Les entreprises et les consommateurs vont emprunter plus cher

L’impact du Brexit sur d’autres formes d’emprunt n’est pas encore clair. Pour stimuler l’inflation, il est très probable que la banque centrale va encore baisser le taux d'intérêt avant la fin de l'année. Ce qui pourrait alléger les coûts des emprunts.

Mais les économistes et les investisseurs craignent surtout une hausse des coûts des emprunts pour les entreprises et les consommateurs. Même si le taux d’intérêt de base de la Banque d’Angleterre diminue. À cause de l'incertitude économique, les fournisseurs de crédits pourraient augmenter les coûts de financement pour compenser le risque accru associé à l'octroi des crédits au Royaume-Uni. Des coûts de financement plus élevés auront à leur tour un effet négatif pour les entreprises, surtout si l’économie entre en récession.

Les entreprises perdent 40 milliards de livres

Les marchés se sont effondrés en réaction immédiate au référendum. La livre britannique a été cotée au plus bas en 31 ans. Le FTSE 250 – généralement considéré comme un meilleur indicateur des entreprises britanniques que le FTSE 100 – a noté les scores les plus faibles en 52 semaines.

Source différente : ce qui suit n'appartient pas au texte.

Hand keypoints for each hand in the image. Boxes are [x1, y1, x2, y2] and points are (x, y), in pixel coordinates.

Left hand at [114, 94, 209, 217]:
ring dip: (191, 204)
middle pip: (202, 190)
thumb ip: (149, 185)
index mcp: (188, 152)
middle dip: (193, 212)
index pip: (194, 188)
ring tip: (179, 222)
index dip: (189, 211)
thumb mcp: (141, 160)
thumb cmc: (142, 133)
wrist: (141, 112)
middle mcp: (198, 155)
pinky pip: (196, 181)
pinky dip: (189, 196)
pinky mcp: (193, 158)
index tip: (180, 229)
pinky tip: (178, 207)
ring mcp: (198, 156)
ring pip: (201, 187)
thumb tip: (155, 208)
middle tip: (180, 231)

Les plus grandes entreprises du Royaume-Uni ont perdu d'un coup 40 milliards de livres en valeur. Le cours des actions des banques Barclays et Royal Bank of Scotland (RBS) a chuté à tel point que le négoce a été automatiquement suspendu.

Accès plus difficile au marché européen

La faiblesse de la livre pourrait stimuler les exportations britanniques, mais de nombreux experts n’en sont pas convaincus. Pour commencer, le Royaume-Uni se base bien plus sur les importations que les exportations. Les spécialistes expliquent aussi qu’en Grande-Bretagne, la production et l’exportation des services ont une importante valeur ajoutée. Elles sont plus sensibles aux changements de demande qu’aux modifications de prix.

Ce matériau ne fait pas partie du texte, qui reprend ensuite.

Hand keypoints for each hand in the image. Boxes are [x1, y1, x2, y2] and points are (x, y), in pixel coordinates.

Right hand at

Environ 28% des produits britanniques sont vendus à l’étranger. 45% des exportations s'effectuent dans des pays de l'UE. L’accès au marché interne est incertain pour l’instant, mais la demande européenne va incontestablement être influencée. En association avec la demande, déjà faible, de la plupart des marchés émergents, il est fort probable que la livre moins chère profitera moins qu'escompté à l'économie. Pire encore, l’économie britannique va probablement ressentir davantage la pression exercée par des prix d’importation plus élevés que la croissance éventuelle des exportations.

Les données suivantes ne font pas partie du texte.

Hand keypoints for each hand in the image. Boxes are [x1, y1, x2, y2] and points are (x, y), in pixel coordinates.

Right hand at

Ce qui va jouer aussi, c’est que l’UE pourra imposer un tarif et un quota aux exportations britanniques vers l’Europe, et ainsi limiter les quantités de produits et services vendus.

Plus de services financiers au Royaume-Uni

Les services financiers et professionnels contribuent pour environ 12% au PIB du Royaume-Uni. Le secteur financier à lui-seul offre un soutien indispensable à l'économie. Il donne du travail à plus d’un million de personnes.

À l’occasion du référendum sur le Brexit, le patron de la Banque centrale européenne a dit que Londres pourrait perdre son statut de capitale financière de l’Europe. Des messages dans les médias suggèrent un déplacement important des jobs financiers en Europe.

Selon les calculs de PwC pour l’organisation professionnelle TheCityUK, une sortie de l’UE pourrait mettre en péril 100.000 emplois dans le secteur financier. Les banques pourraient perdre leur compétence consultative pour les deals européens et l’autorisation de vendre en euros si le Royaume-Uni n’avait plus accès au marché interne. Ce qui signifierait un déménagement direct vers des villes européennes comme Paris, Francfort et Dublin.

Des perspectives incertaines

Les perspectives pour les entreprises et l'économie du Royaume-Uni sont incertaines pour l'instant. Elles sont beaucoup trop dépendantes des négociations autour de la sortie du Royaume-Uni de l'Union européenne.

Le secrétaire d’État Sajid Javid a une grande priorité dans les négociations UE : faire en sorte que le Royaume-Uni garde un accès au marché interne. Mais rien ne dit qu’il va y parvenir.

Cet article de blog est une traduction libre de l’article d’Alice Payne rédigé pour nos collègues britanniques.